The survey asked respondents about their financial relief needs as a result of the pandemic. Of all respondents, 65% stated that funds to cover hazard pay was a priority, 62% said another round of the Paycheck Protection Program for nonprofits of all sizes was important, 65% said increasing the cap on the new universal charitable deduction was a priority, and 58% said federal aid to local/state government was a priority.
Survey respondents were also asked questions about our Alliance Policy Agenda and which items they felt were most important this year.
- In terms of our child well-being work, 79% of respondents said Family First implementation was a priority, followed by 76% who said advancing trauma-informed and brain-science aligned principles in policy was a priority, followed closely by the Child Abuse Prevention and Treatment Act (CAPTA) at 74%.
- In the health space, the highest priority area seemed to be a focus on developing and supporting a diverse workforce of community health workers by scaling up training and credentialing. 81.6% of respondents said this was a policy priority.
- In education, respondents said that developing, replicating, and scaling integrated services demonstrations that provide behavioral health and social services in K-12 was the top education policy priority, with 78% of respondents saying this was important.
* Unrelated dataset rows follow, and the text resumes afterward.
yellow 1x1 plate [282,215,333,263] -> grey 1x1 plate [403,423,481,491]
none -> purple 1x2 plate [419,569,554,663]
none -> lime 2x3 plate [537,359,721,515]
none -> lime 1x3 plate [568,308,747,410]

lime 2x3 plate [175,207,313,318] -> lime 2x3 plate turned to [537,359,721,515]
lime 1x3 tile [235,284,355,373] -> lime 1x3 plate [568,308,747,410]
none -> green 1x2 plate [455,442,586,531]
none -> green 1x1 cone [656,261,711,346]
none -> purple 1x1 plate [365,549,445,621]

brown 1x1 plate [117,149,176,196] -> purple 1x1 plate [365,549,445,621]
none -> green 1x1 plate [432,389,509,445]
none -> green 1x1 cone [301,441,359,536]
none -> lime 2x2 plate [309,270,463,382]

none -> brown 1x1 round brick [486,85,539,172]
In addition, 72% of respondents said funding for high-quality early care and education programs was a priority.
- In economic mobility, 75% of respondents prioritize protecting and expanding programs that help families meet basic needs, and 75% also prioritize combating the national affordable housing, eviction, and homelessness crisis.
We will seek additional opportunities to survey the field over the course of the year.